Pitch and Kerik shared at least one common trait. Both were compulsive philanderers. We all know about the married Kerik’s serial wanderings with Pineiro and his publisher Judith Regan at his Ground Zero apartment love nest. We can only speculate about his relationship with Pirro.

The married Pitch, too, has had his way with women — in particular one Carmen Vives, a Corrections Department secretary. In 1998 she filed a complaint with the NYPD that Pitch had broken into her home in Queens and assaulted her. As she told a Corrections Department official at the time, “Johnny beat me up and put a gun to my head.” She later withdrew the complaint. No charges were ever brought. “Never happened,” Pitch said.

When Kerik flamed out as Homeland Security Director and left Giuliani Partners, Pitch also bailed out.

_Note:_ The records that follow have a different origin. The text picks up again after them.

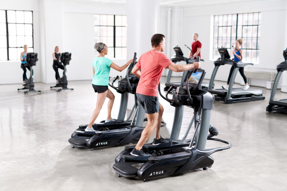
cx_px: 144
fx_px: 399
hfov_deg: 39.6
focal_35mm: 50
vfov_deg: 27.0
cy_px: 96
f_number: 2.2
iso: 250
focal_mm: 50
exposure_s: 1/250
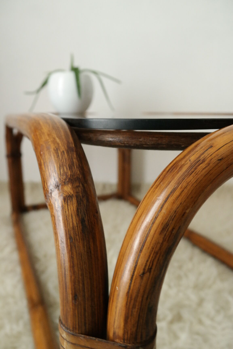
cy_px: 174
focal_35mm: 30
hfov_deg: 43.6
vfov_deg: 61.9
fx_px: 291
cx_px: 116
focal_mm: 20
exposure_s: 1/25
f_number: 5.6
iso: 1600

He left his wife and five kids and ran off to Rio and the beaches at Ipanema.

Whether this was due to his harmless vices, as he put it, or to the fact that a Bronx grand jury was investigating the $165,000 in free renovations to Kerik’s Bronx apartment by a New Jersey company with suspected mob ties remains unclear.

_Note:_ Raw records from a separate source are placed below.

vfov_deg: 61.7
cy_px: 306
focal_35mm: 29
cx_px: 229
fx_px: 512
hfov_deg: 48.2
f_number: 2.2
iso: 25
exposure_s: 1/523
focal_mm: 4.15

But being close to Kerik has become dangerous. In addition to Patrick and Pirro — whose discussions about bugging hubby Al emanated from a wiretap aimed at Kerik — there are the unfortunate DiTommaso brothers, whose New Jersey company, Interstate Industrial, supposedly paid for the $165,000 in renovations to Kerik’s Bronx apartment. Kerik testified to that before a Bronx grand jury, leading to a plea deal with no jail time.

The DiTommasos, meanwhile, apparently thinking they were stand-up guys, testified they hadn’t paid for Bernie’s renovations. Result: they’re now on trial for perjury.

So where does Pitch fit in here? Is he so close to Kerik that he, too, will get burned? Or does he know more about Bernie than Bernie does about him?

On the other hand, maybe, he misses the wife and kids. Maybe he came home to spend Easter with them. If so, welcome home, Pitch.